M. A.: In the United States, U.S. Salvadorans have yet to be inserted into the discursive practices that signify "Latina" and "Latino." This ethnic group is generally understood as exclusively consisting of Mexican American and Chicano, Puerto Rican, and Nuyorican, and Cuban American, even though Salvadorans (in addition to other Central and South Americans) represent a significant portion of the U.S. Latina and Latino population. Should U.S. Salvadorans preoccupy themselves with inserting their particular experiences to U.S. Latina and Latino as well as American dialogues?

A.: I think that the Latino incorporates himself into the Central American Culture, which is already being discussed. That process of insertion is already taking place in San Francisco and Los Angeles, in the literature, foods, and the holidays shared by Central Americans. There is already a Central American cultural presence in New York, in places like the Nuyorican Poets Café. Also, there’s the literature about Central America not written by Central Americans. Here in El Salvador, we also include the testimonios and political analyses. Of course, the Central American migration is more recent in comparison to that of Mexicans or Puerto Ricans, which is why it has as yet to be noticed completely. But it is beginning to be noticed in the electoral results in the United States.
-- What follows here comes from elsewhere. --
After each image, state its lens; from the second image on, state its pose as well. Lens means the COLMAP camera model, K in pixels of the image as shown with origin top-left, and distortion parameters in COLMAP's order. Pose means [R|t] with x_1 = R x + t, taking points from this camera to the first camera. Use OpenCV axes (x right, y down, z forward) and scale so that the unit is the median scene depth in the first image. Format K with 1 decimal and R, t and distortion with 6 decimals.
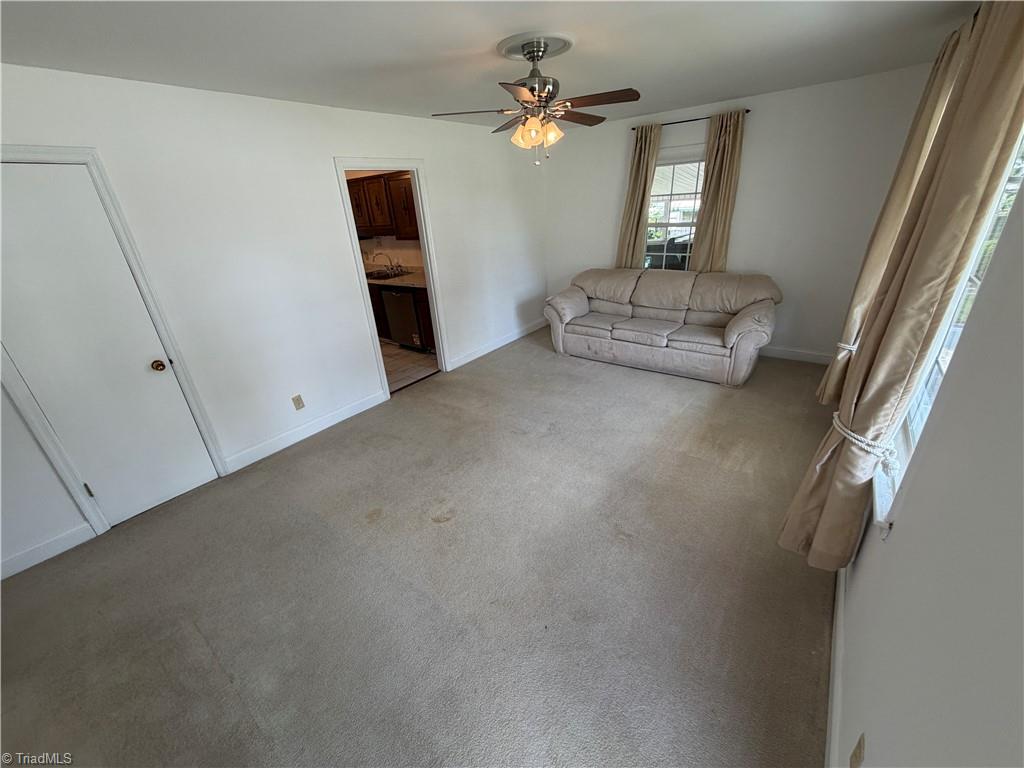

And I think that when the nostalgia towards the native countries diminishes, and when the newer generations of Latin Americans emerge (as they already have) they will play a determining role in deciding on a faction of power. Thay is why that both presidential candidates in the United States feel obliged to speak Spanish. This is the first time that this situation has emerged, in which the Spanish language has become a flag that benefits the presidential contenders.

M. A.: There are scholarly debates, in contemporary diasporic studies, over what binds certain groups of people together––whether it’s a longing for returning to the homeland, an active participation for the development of the homeland, or a history of repression and displacement. What do you think binds the different Salvadoran populations dispersed in places like Australia, Mexico, Sweden, and the United States, among others?

A.: I mentioned it earlier. It is nostalgia that unites them, with the disadvantage that this nostalgia only unites the first generation of emigrants. We don’t know what will happen with those who are developing in the universities, or who already hold positions in those universities or in research centers, and even those in the exceptional instances within the political sphere. It has rarely been mentioned but, for example, the son of a Salvadoran woman with a reputation of being a brilliant politician was the chief of staff for President Bush, John Sununu. At the moment, there is also a senator who represents one of the most technologically advanced regions of the country, Silicon Valley. Let’s not forget that the United States is a country shaped by immigrants in this century: Irish, Italian, Greek. Some of these migrations have not lost touch with their original cultures, even after several generations, as in the case of Chicanos or Jews. But if we only understand diasporas as sources of division, or as peripheral consumers, the ties will begin to vanish. This is why it’s important to maintain a permanent cultural exchange that goes both ways. We also have to understand that after the crisis of the war, which was the beginning of the migrations, we are no longer the same. We have to revise our conception of the nation. This will benefit us in the long run. Otherwise, we will disappear as a nationality, incorporating ourselves only as consumptive, passive, and invisible subjects in the planet.

Note: This interview was conducted in Spanish and was translated by the author.